The Palaszczuk Government has today published two independent reports into the operation of Supervised Community Accommodation (SCA) programs, run by the Department of Youth Justice.
Overall the reports, by Griffith University and Ernst and Young, show that SCAs provide safe, secure and stable accommodation with significant wrap around services for vulnerable young people.
They also importantly highlight the role SCAs play in re-connecting young people with their families, education and other support services.
Minister for Child Safety, Youth and Women Di Farmer said the reports indicated there have been some good early outcomes from SCAs, but some changes are needed to get the best value out of them.
“SCAs are one of 51 new initiatives we have been implementing and evaluating, underpinned by an unprecedented investment into youth justice of more than $550 million dollars,” she said.
“There is no one thing that will solve the issue of youth crime, and there are certainly no quick fixes – but we have taken youth justice out of the too-hard basket once and for all and we’re committed to doing things the evidence shows works to break the cycle of offending and reoffending.
“The community wants young people to be held to account for their actions, and so do we, but the community also doesn’t want to see young people reoffending.
“There are many positive stories of young people turning their lives around, reconnecting with family, and importantly, not re-offending as a result of the support provided while living in an SCA.
“It’s very early days though, and the reports indicate we need more time to be able to meaningfully evaluate the SCAs to determine their effectiveness and value for money.
“Everything we do in youth justice is focused on keeping the community safe by providing long term solutions to youth crime, but we need to know the initiatives we’re trialling are working.
“Evidence from similar initiatives in other places shows it can take two years for the model to mature.
“We’ll implement the changes recommended in the reports, and give SCAs one more year.
“If SCAs are not proving to be successful upon re-evaluation at the end of next year, we will scrap the program.”
The Ernst and Young report was specifically commissioned to analyse the cost effectiveness of the program but found incomplete, poor and insufficient data prevented reliable conclusions on whether SCAs provide value for money.
One of the key findings of the report is that any analysis of cost effectiveness needs to include avoided costs, including court costs and adult corrective detention, as well as longer term social and economic benefits.

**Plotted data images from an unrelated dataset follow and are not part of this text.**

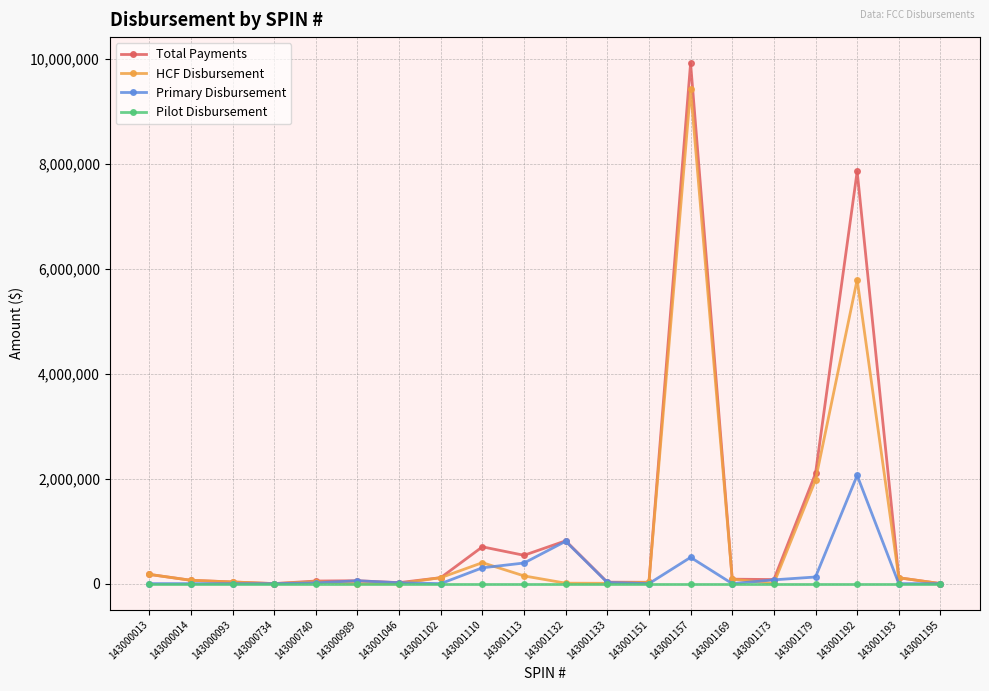

What is the maximum value shown in the chart?

9922665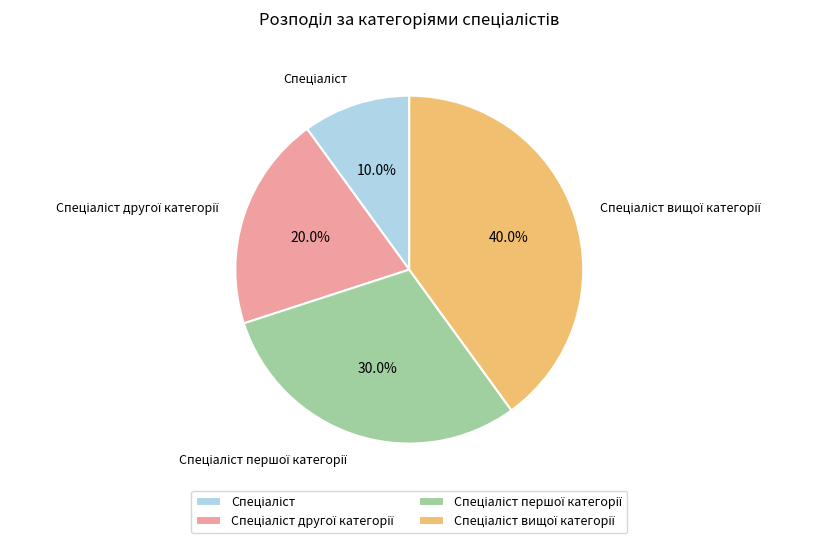

Is there a majority slice in this chart?

No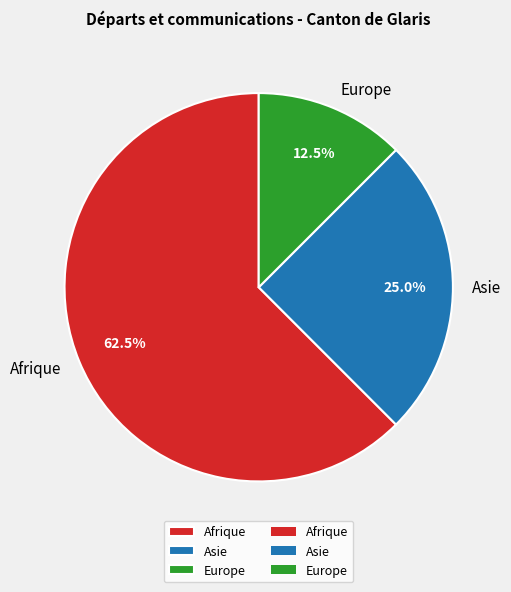

Which category has the biggest portion of the pie?

Afrique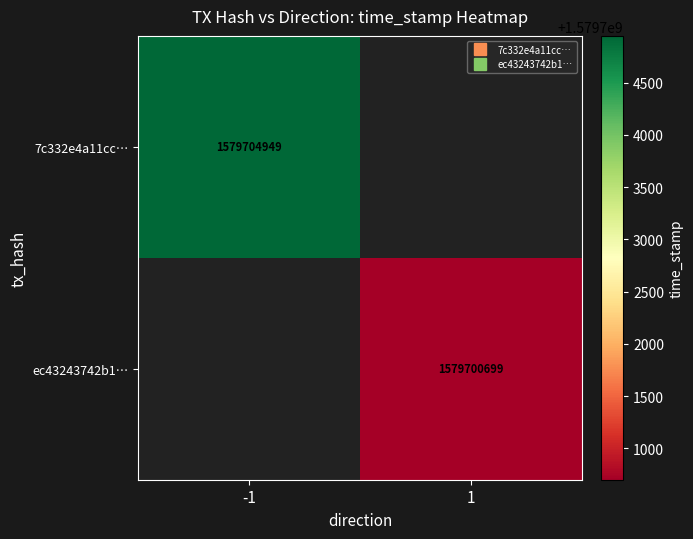

Is it true that 7c332e4a11cc… equals 1579704949.0 at -1?

True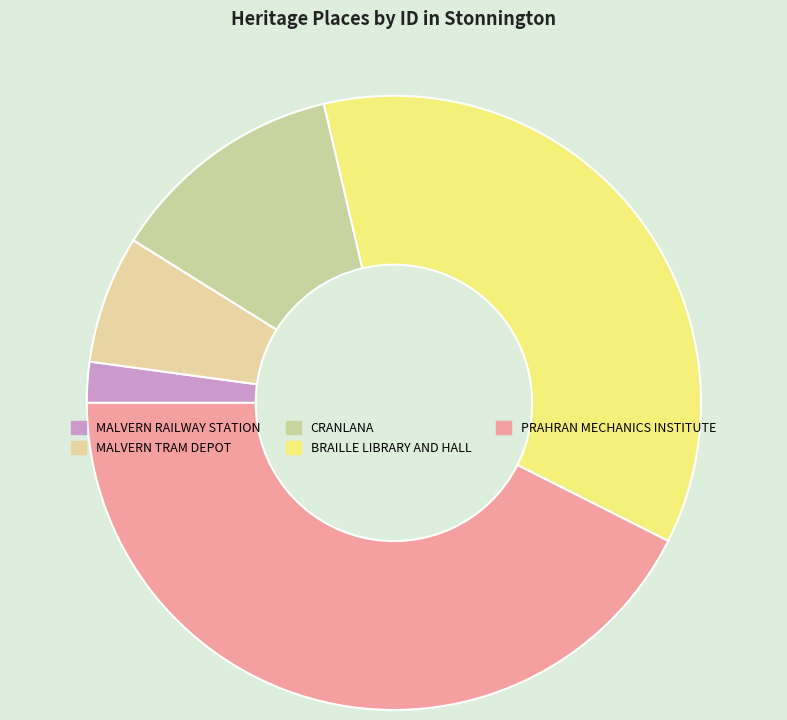

True or false: BRAILLE LIBRARY AND HALL accounts for 36% of the total.

True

“The reports clearly acknowledge that SCAs have the potential to improve education outcomes, increase employment rates, reduce the likelihood of homelessness and improve connections to family and kin,” Ms Farmer said.
She said the Department of Youth Justice would make changes to the criteria for admission to an SCA to ensure value for money and that they can be used to support young people at risk of entering the youth justice system with a place to stay where they can get support.
“We will consult with other agencies, including Queensland Police, to develop a best practice service model for young people who require emergency accommodation, care and support,” she said.
“We will work with police, courts, other agencies and communities to make critical changes to this program and continue to evaluate whether SCAs are truly working to reduce reoffending and youth crime across Queensland.
“We know that reforming youth justice is challenging, complex and will take time to see lasting results, but this Government is committed to longer term solutions.”